Given the above observations there was no need to climb the northern rock mass in order to claim Dos Cabezas' more than 3,000 feet of prominence. However we had plenty of time and had planned to visit both summits anyways: after all, this is DOS Cabezas we are talking about!

John said that the route from south to north summit entails a tricky descent down the north face for all of five or ten vertical feet. Try as we did, nobody could discover such a relatively easy route off the south summit. We had only brought a 100 foot length of rope to be used as a handline, no seat harnesses having been taken along. Thus we were unprepared to negotiate the cliffs that were actually encountered.

above chockstone
Edward (high) and Adam (low) just
above the chockstone
on Dos Cabezas Peaks.
We thus descended the line of ascent, this time the thick brush being traversed with considerably greater speed and efficiency (doubtless owing to gravity being "on our side" on descent, and to my superlative navigation as group pathfinder 8-).

John Hamann has provided a description of Dos Cabezas Peaks at

We returned to our vehicles at 1 p.m. and parted ways. I changed into street clothes and drove with Edward to Tucson. There, and with plenty of spare time, we enjoyed Kentucky Fried Chicken as our perennial treat for a climbing effort well done.

Adam atop the highest boulder
on Dos Cabezas Peaks.
Edward laughed when I presented him with a gift of soft, green, jalapeño-flavored candy shaped like a desert cactus. I was joking, of course - and listened attentively as Edward concluded a discourse on the theory of distribution of prominence values that had begun after we had checked our luggage.

I am saving the silly, soft, and edible catcus (about 4 1/2 inches tall) as my reward for an as-yet undetermined future desert climb. It should be great melted on toast with butter - or as a cream cheese and jalapeño sandwich. Do I annoy you with my food fantasies? Well, write your own trip report!

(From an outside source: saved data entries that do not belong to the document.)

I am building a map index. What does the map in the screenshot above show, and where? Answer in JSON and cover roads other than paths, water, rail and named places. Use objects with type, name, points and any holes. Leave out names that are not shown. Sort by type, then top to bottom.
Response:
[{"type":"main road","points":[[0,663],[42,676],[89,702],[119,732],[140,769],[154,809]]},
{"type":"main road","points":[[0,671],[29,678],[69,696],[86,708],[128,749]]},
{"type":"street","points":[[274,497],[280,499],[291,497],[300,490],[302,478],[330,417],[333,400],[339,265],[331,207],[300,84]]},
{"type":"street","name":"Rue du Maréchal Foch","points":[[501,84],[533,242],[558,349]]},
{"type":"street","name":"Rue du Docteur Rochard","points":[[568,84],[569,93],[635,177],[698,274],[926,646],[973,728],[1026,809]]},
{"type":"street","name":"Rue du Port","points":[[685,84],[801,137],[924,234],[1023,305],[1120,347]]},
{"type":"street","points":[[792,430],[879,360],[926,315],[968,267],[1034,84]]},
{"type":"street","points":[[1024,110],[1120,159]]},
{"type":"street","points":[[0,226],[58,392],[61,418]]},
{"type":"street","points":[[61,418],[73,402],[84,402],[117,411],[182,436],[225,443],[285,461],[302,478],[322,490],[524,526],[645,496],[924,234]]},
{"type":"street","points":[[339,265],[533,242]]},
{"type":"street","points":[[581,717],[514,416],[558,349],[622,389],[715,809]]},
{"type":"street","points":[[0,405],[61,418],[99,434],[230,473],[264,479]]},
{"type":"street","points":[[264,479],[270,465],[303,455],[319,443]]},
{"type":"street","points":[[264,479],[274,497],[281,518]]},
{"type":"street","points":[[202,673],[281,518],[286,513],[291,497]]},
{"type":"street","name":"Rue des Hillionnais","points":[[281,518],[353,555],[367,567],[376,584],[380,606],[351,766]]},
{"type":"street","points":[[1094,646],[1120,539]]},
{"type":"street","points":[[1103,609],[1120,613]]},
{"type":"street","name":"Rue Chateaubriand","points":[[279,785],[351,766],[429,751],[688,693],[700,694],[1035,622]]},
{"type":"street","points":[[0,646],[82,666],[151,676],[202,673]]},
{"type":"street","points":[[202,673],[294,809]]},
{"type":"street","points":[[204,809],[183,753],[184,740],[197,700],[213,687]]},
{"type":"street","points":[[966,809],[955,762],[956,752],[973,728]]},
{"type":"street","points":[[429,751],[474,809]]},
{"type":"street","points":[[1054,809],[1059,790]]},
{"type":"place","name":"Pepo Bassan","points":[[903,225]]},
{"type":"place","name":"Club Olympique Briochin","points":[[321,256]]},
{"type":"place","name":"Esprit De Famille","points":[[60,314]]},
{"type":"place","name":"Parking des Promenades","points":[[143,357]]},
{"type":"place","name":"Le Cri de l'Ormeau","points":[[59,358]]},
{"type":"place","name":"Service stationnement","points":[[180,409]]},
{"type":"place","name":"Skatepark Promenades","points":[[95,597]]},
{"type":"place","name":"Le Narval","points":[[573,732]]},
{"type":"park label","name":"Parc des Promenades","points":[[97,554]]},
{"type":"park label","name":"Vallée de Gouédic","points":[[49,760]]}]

The evening flight went quickly. Edward retrieved his parked car from the long-term lot and delivered me to my own vehicle waiting in Richard's front driveway. This act saved me yet another taxi or shuttle fare.


A grand time was enjoyed by all participants. I added seven to my list of 2,000+ foot prominence summits, bringing the total to 210. I also now have 23 of New Mexico's Fifty Finest peaks.

I had transferred by belongings, and myself, into various cars no less than five times - first into Bob Packard's camper; then into John Hamann's truck; Bob's camper; Richard Carey's truck; and finally Edward Earl's rental car - a personal record of dubious merit.

Bob Packard had continued with ascents of several more summits in New Mexico's Fifty Finest list - West Blue Peak, Timber Mountain, Gallinas Peak, Carrizo Peak, Benson Ridge / unnamed 9695, and Wind Mountain (with John Hamann).

Most importantly, everybody shared in the adventure of topping-out on both Florida Peak and Dos Cabezas.